Exercise: Transcribe the records below exactly as they appear, omitting any pictures.

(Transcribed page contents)
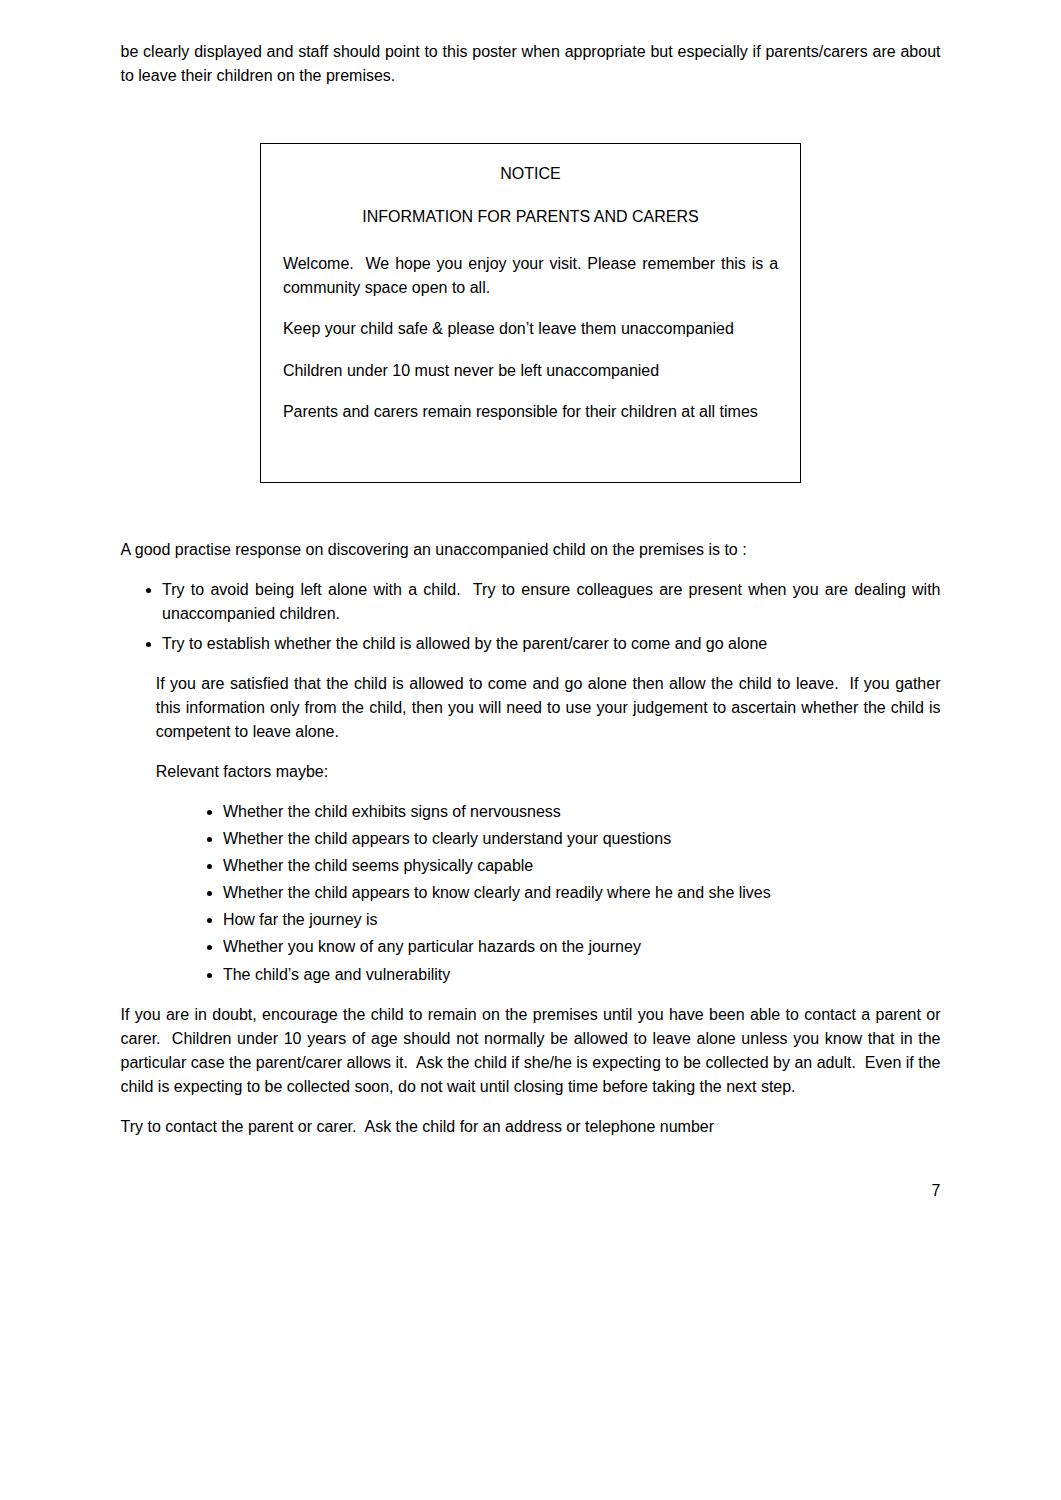be clearly displayed and staff should point to this poster when appropriate but especially if parents/carers are about to leave their children on the premises.
NOTICE
INFORMATION FOR PARENTS AND CARERS
Welcome. We hope you enjoy your visit. Please remember this is a community space open to all.
Keep your child safe & please don’t leave them unaccompanied
Children under 10 must never be left unaccompanied
Parents and carers remain responsible for their children at all times
A good practise response on discovering an unaccompanied child on the premises is to :
Try to avoid being left alone with a child. Try to ensure colleagues are present when you are dealing with unaccompanied children.
Try to establish whether the child is allowed by the parent/carer to come and go alone
If you are satisfied that the child is allowed to come and go alone then allow the child to leave. If you gather this information only from the child, then you will need to use your judgement to ascertain whether the child is competent to leave alone.
Relevant factors maybe:
Whether the child exhibits signs of nervousness
Whether the child appears to clearly understand your questions
Whether the child seems physically capable
Whether the child appears to know clearly and readily where he and she lives
How far the journey is
Whether you know of any particular hazards on the journey
The child’s age and vulnerability
If you are in doubt, encourage the child to remain on the premises until you have been able to contact a parent or carer. Children under 10 years of age should not normally be allowed to leave alone unless you know that in the particular case the parent/carer allows it. Ask the child if she/he is expecting to be collected by an adult. Even if the child is expecting to be collected soon, do not wait until closing time before taking the next step.
Try to contact the parent or carer. Ask the child for an address or telephone number
7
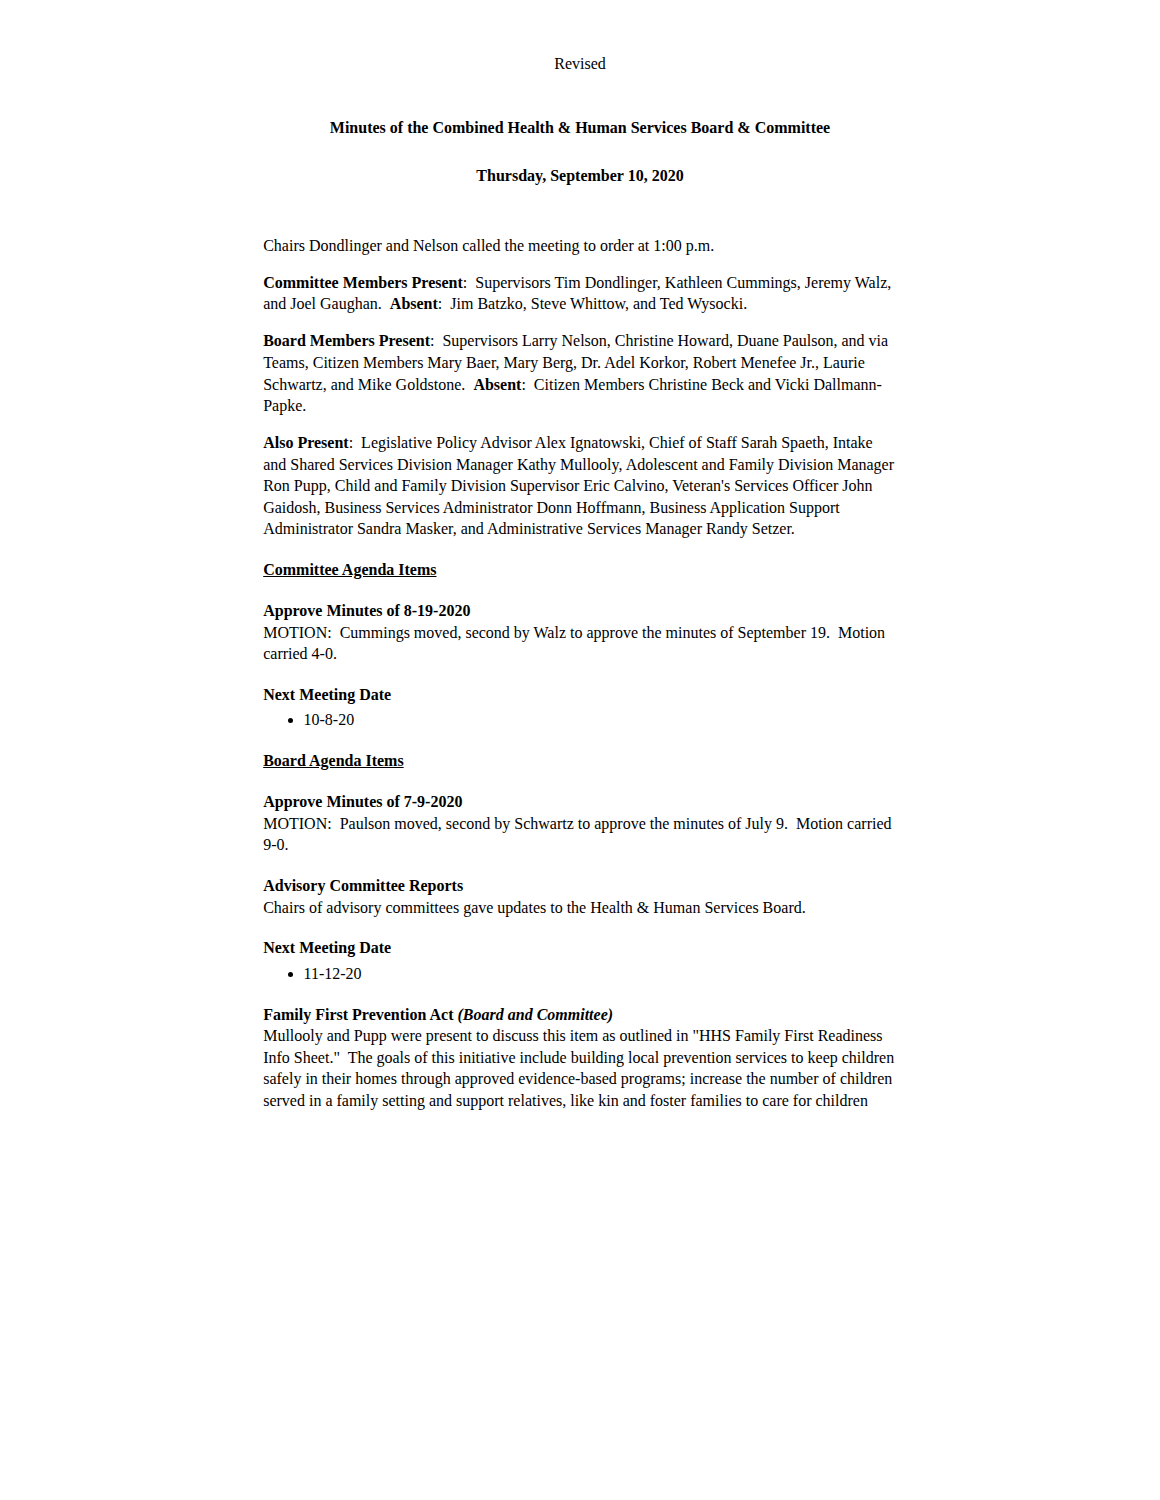Revised
Minutes of the Combined Health & Human Services Board & Committee
Thursday, September 10, 2020
Chairs Dondlinger and Nelson called the meeting to order at 1:00 p.m.
Committee Members Present: Supervisors Tim Dondlinger, Kathleen Cummings, Jeremy Walz, and Joel Gaughan. Absent: Jim Batzko, Steve Whittow, and Ted Wysocki.
Board Members Present: Supervisors Larry Nelson, Christine Howard, Duane Paulson, and via Teams, Citizen Members Mary Baer, Mary Berg, Dr. Adel Korkor, Robert Menefee Jr., Laurie Schwartz, and Mike Goldstone. Absent: Citizen Members Christine Beck and Vicki Dallmann-Papke.
Also Present: Legislative Policy Advisor Alex Ignatowski, Chief of Staff Sarah Spaeth, Intake and Shared Services Division Manager Kathy Mullooly, Adolescent and Family Division Manager Ron Pupp, Child and Family Division Supervisor Eric Calvino, Veteran's Services Officer John Gaidosh, Business Services Administrator Donn Hoffmann, Business Application Support Administrator Sandra Masker, and Administrative Services Manager Randy Setzer.
Committee Agenda Items
Approve Minutes of 8-19-2020
MOTION: Cummings moved, second by Walz to approve the minutes of September 19. Motion carried 4-0.
Next Meeting Date
10-8-20
Board Agenda Items
Approve Minutes of 7-9-2020
MOTION: Paulson moved, second by Schwartz to approve the minutes of July 9. Motion carried 9-0.
Advisory Committee Reports
Chairs of advisory committees gave updates to the Health & Human Services Board.
Next Meeting Date
11-12-20
Family First Prevention Act (Board and Committee)
Mullooly and Pupp were present to discuss this item as outlined in "HHS Family First Readiness Info Sheet." The goals of this initiative include building local prevention services to keep children safely in their homes through approved evidence-based programs; increase the number of children served in a family setting and support relatives, like kin and foster families to care for children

Expected answer:
be clearly displayed and staff should point to this poster when appropriate but especially if parents/carers are about to leave their children on the premises.
NOTICE
INFORMATION FOR PARENTS AND CARERS
Welcome. We hope you enjoy your visit. Please remember this is a community space open to all.
Keep your child safe & please don’t leave them unaccompanied
Children under 10 must never be left unaccompanied
Parents and carers remain responsible for their children at all times
A good practise response on discovering an unaccompanied child on the premises is to :
Try to avoid being left alone with a child. Try to ensure colleagues are present when you are dealing with unaccompanied children.
Try to establish whether the child is allowed by the parent/carer to come and go alone
If you are satisfied that the child is allowed to come and go alone then allow the child to leave. If you gather this information only from the child, then you will need to use your judgement to ascertain whether the child is competent to leave alone.
Relevant factors maybe:
Whether the child exhibits signs of nervousness
Whether the child appears to clearly understand your questions
Whether the child seems physically capable
Whether the child appears to know clearly and readily where he and she lives
How far the journey is
Whether you know of any particular hazards on the journey
The child’s age and vulnerability
If you are in doubt, encourage the child to remain on the premises until you have been able to contact a parent or carer. Children under 10 years of age should not normally be allowed to leave alone unless you know that in the particular case the parent/carer allows it. Ask the child if she/he is expecting to be collected by an adult. Even if the child is expecting to be collected soon, do not wait until closing time before taking the next step.
Try to contact the parent or carer. Ask the child for an address or telephone number
7
Revised
Minutes of the Combined Health & Human Services Board & Committee
Thursday, September 10, 2020
Chairs Dondlinger and Nelson called the meeting to order at 1:00 p.m.
Committee Members Present: Supervisors Tim Dondlinger, Kathleen Cummings, Jeremy Walz, and Joel Gaughan. Absent: Jim Batzko, Steve Whittow, and Ted Wysocki.
Board Members Present: Supervisors Larry Nelson, Christine Howard, Duane Paulson, and via Teams, Citizen Members Mary Baer, Mary Berg, Dr. Adel Korkor, Robert Menefee Jr., Laurie Schwartz, and Mike Goldstone. Absent: Citizen Members Christine Beck and Vicki Dallmann-Papke.
Also Present: Legislative Policy Advisor Alex Ignatowski, Chief of Staff Sarah Spaeth, Intake and Shared Services Division Manager Kathy Mullooly, Adolescent and Family Division Manager Ron Pupp, Child and Family Division Supervisor Eric Calvino, Veteran's Services Officer John Gaidosh, Business Services Administrator Donn Hoffmann, Business Application Support Administrator Sandra Masker, and Administrative Services Manager Randy Setzer.
Committee Agenda Items
Approve Minutes of 8-19-2020
MOTION: Cummings moved, second by Walz to approve the minutes of September 19. Motion carried 4-0.
Next Meeting Date
10-8-20
Board Agenda Items
Approve Minutes of 7-9-2020
MOTION: Paulson moved, second by Schwartz to approve the minutes of July 9. Motion carried 9-0.
Advisory Committee Reports
Chairs of advisory committees gave updates to the Health & Human Services Board.
Next Meeting Date
11-12-20
Family First Prevention Act (Board and Committee)
Mullooly and Pupp were present to discuss this item as outlined in "HHS Family First Readiness Info Sheet." The goals of this initiative include building local prevention services to keep children safely in their homes through approved evidence-based programs; increase the number of children served in a family setting and support relatives, like kin and foster families to care for children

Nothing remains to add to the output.